Required work
Which lines of the data below include the string "dissolver"? Return each of them.

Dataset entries
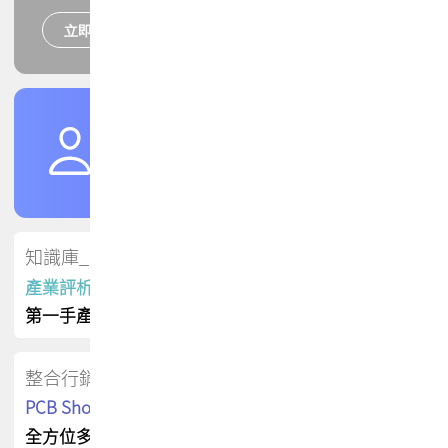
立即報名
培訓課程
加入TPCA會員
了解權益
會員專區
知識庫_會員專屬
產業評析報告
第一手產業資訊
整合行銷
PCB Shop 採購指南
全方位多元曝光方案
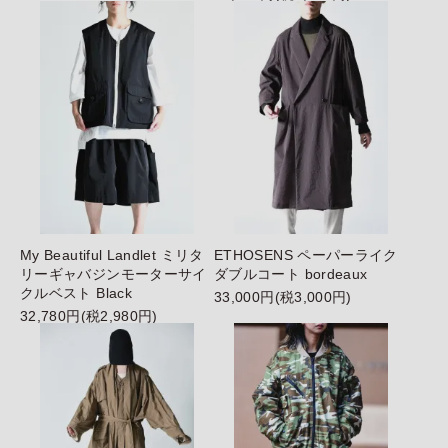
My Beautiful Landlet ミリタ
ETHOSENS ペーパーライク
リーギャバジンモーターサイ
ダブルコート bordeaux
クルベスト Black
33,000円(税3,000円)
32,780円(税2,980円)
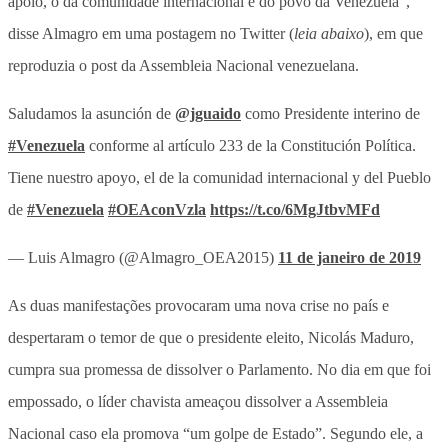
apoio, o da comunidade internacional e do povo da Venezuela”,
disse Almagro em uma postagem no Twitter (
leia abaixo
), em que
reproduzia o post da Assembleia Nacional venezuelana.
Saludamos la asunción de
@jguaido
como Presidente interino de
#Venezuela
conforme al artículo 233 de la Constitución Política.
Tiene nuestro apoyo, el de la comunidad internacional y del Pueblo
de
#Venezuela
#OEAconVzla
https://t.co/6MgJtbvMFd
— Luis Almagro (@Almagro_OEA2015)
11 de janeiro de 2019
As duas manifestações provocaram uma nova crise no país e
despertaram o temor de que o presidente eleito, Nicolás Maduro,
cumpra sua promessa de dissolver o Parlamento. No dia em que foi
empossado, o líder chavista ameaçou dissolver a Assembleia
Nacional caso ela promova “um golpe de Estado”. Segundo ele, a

Written solution
cumpra sua promessa de dissolver o Parlamento. No dia em que foi
empossado, o líder chavista ameaçou dissolver a Assembleia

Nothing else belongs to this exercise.